Одна серьезная проблема оказалась неразрешимой. «Затравленная» Бетти Бакли почему-то продолжала петь «Memory» всеми возможными способами, кроме того, который вызывал мурашки у зрителей. Пласидо Доминго посетил один из показов и в своей очаровательной манере выказал скепсис относительно исполнения песни. Я решил покончить с этим. Застав Тревора и Бетти за очередным разговором об изгоях, прошлых и будущих жизнях, я озвучил ей свою трактовку мягкого совета Пласидо: «Просто спой эту гребаную песню!» В тот вечер она наконец сделала все как надо, и аплодисменты звучали как минимум с удвоенной силой.

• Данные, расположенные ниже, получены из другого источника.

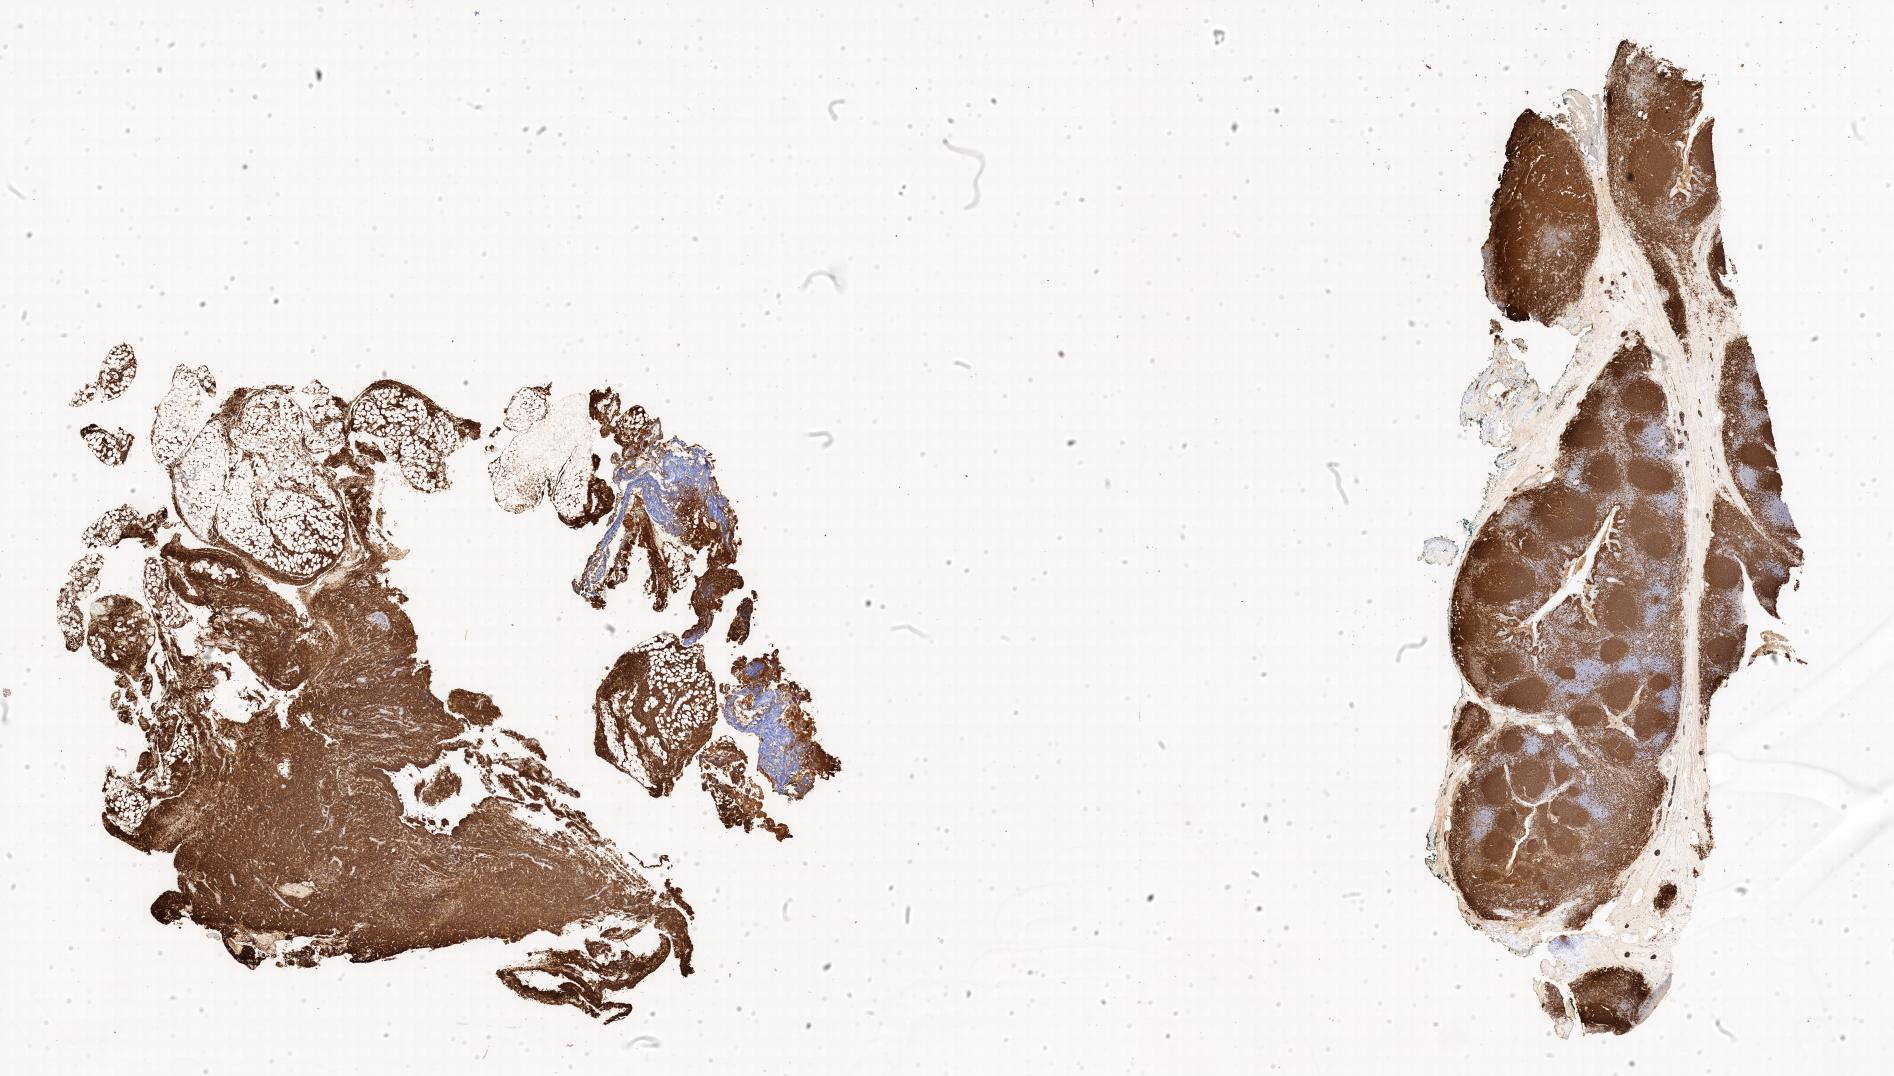
IHC for CD20, whole-slide image, shown as a low-resolution overview of the whole scanned area; specimen: tumor tissue; site: abdominal lymph node. Patient: male, age at initial diagnosis 9 years.
* histologic diagnosis: Burkitt lymphoma, NOS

ПОДХОДИЛО ВРЕМЯ ПРЕМЬЕРЫ, и мы с Кэмероном суетились вокруг нашей вечеринки для избранных, то есть, для британцев. Было решено провести ее накануне открытия шоу. Теперь мне предстояло избавиться от «Амадея». Я согласился встретиться с Милошем и шишками из киностудии в отеле «Эссекс Хаус» в шесть вечера, прямо перед началом вечеринки. Наконец этой гидре предстояло лишиться всех своих голов. Во время наших финальных репетиций Тревор так и не смог мне придумать, как мне избежать актерской карьеры, и я паниковал. Я бродил по театру представляя издевательский смех Кэмерона на первом показе «Амадея». Как мог первоклассный режиссер шекспировских трагедий так легко бросить коллегу в час нужны?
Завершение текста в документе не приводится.